An hour before class, I was sitting in my car, reading over the scripts. I had the monologue memorized, even with my bad Southern accent, but didn’t have my other scene memorized fully. My scene partner showed up and we practiced. She told me that the class I had missed had not been good. My teacher had gotten upset at the scene performances and apparently told the class that some of them were not meant for acting. My partner said that one girl had gotten so upset that she didn’t want to come back, but my partner had convinced her to come back. This made me nervous but I told my partner that we should just have fun with it and not worry about it, since this class was supposed to be fun anyway.

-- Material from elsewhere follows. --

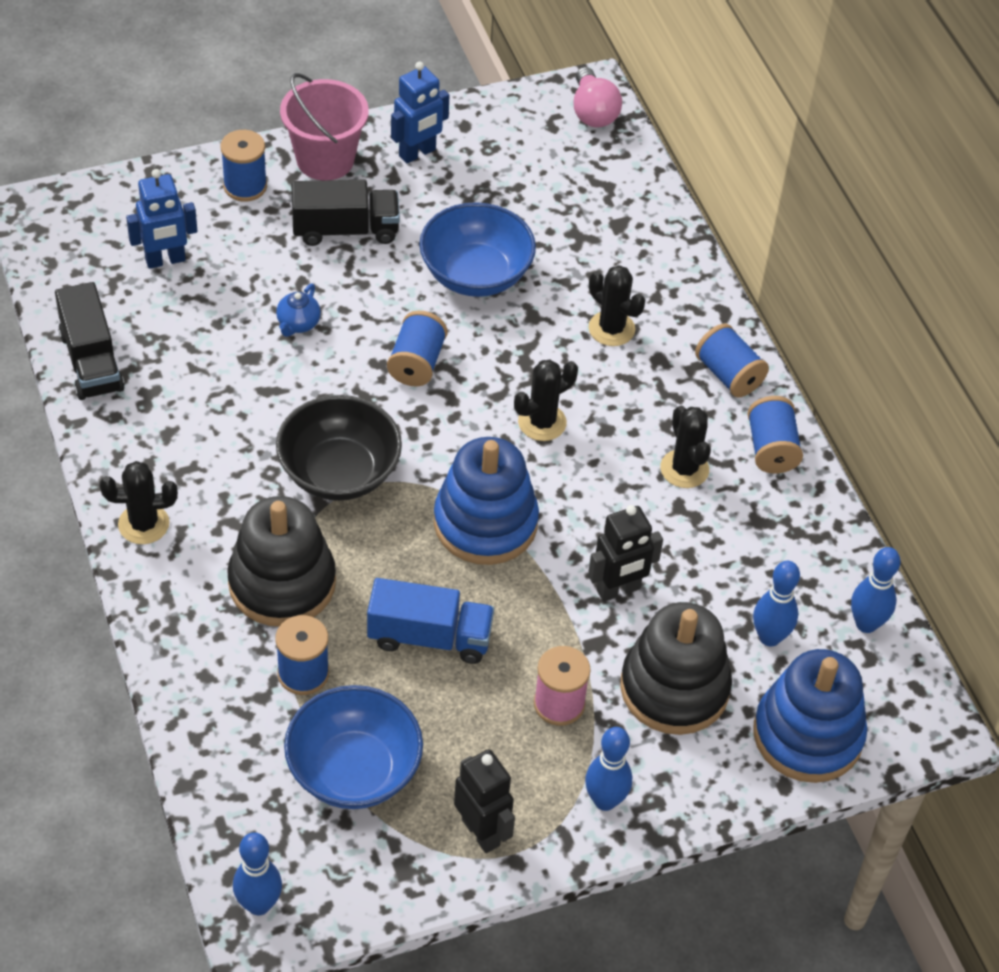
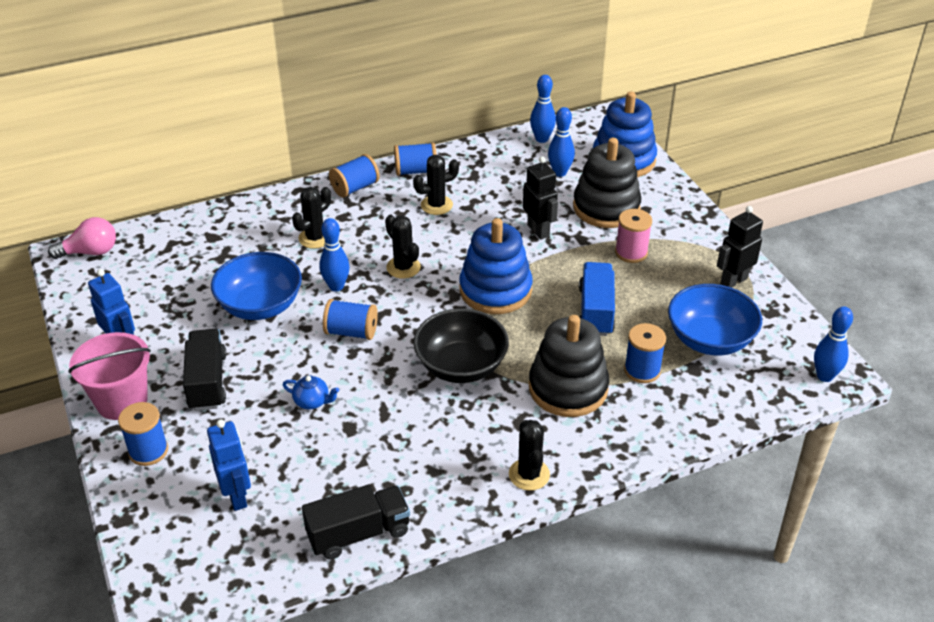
camera: 90 degrees left, 10 degrees down
blue bowling pin [585,727,632,811] -> blue bowling pin moved to [319,218,350,291]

We had to perform monologues first, and I made the choice to go last. I learned that my instructor is usually more critical of the people who go first, and they have to do their scenes over and over again. Everyone did a good job with their monologues. Mine was Maggie from Cat on a Hot Tin Roof. In the scene, she is talking to her husband Brick about how her in-laws and how much she dislikes her sister-in-law. I went up and started, “Big Daddy dotes on you honey…” and skipped over the next line in nervousness. I told my teacher I had to start again. She had given us permission to start over before we started, so she nodded approvingly. I stood with my face against the wall, thinking, “Get it together Jenny, get it together Jenny. You KNOW this.” I started over and this time went through my monologue without a hitch. I found myself getting lost in the character and it reminded me of the joy of acting and why I had started taking this class in the first place. No matter what my teacher was going to say about my performance, she couldn’t take that away from me.
Everyone clapped at the end, and my teacher said I had done a good job. I talked too fast (even though I had tried not to), but she was kinder about it this time. She also gave me advice about doing my scene in front of a mirror, to make it more obvious with certain movements.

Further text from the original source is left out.